Supplied material START

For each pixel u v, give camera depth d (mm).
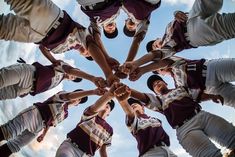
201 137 2279
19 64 2512
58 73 2680
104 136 2676
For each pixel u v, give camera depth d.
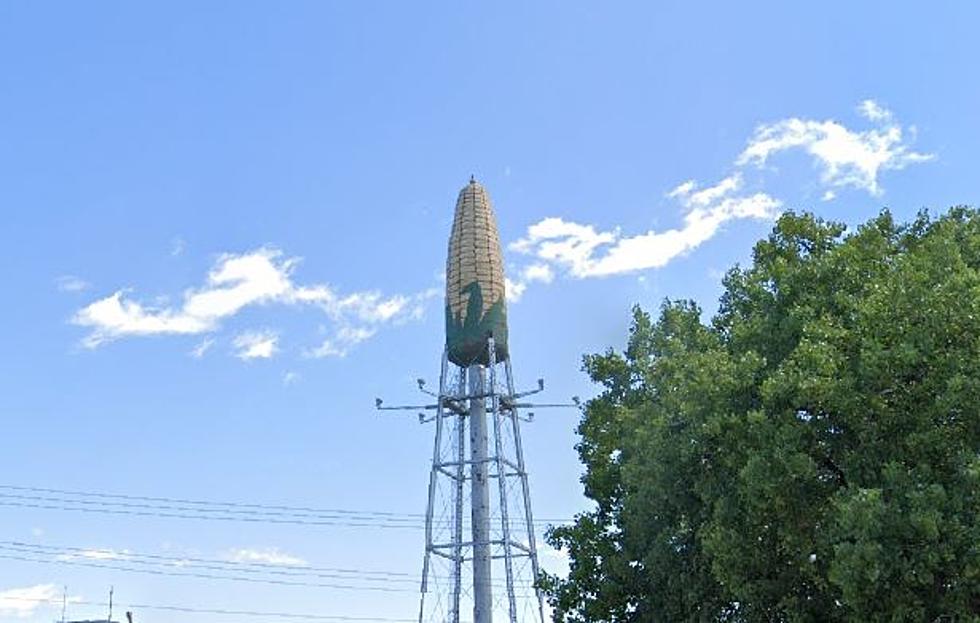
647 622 37.91
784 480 29.69
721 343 38.81
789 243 39.00
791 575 31.84
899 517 27.16
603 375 43.59
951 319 29.39
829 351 30.42
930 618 28.48
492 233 71.12
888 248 35.97
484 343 67.31
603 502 41.41
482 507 64.50
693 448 34.03
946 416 28.73
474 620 62.78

Supplied material END

*Your goal*: Only the pictures may be dropped when you copy the data above; everything else stays exact.

*Completed exercise*:
For each pixel u v, give camera depth d (mm).
201 137 2279
19 64 2512
58 73 2680
104 136 2676
For each pixel u v, give camera depth d.
647 622 37.91
784 480 29.69
721 343 38.81
789 243 39.00
791 575 31.84
899 517 27.16
603 375 43.59
951 319 29.39
829 351 30.42
930 618 28.48
492 233 71.12
888 248 35.97
484 343 67.31
603 502 41.41
482 507 64.50
693 448 34.03
946 416 28.73
474 620 62.78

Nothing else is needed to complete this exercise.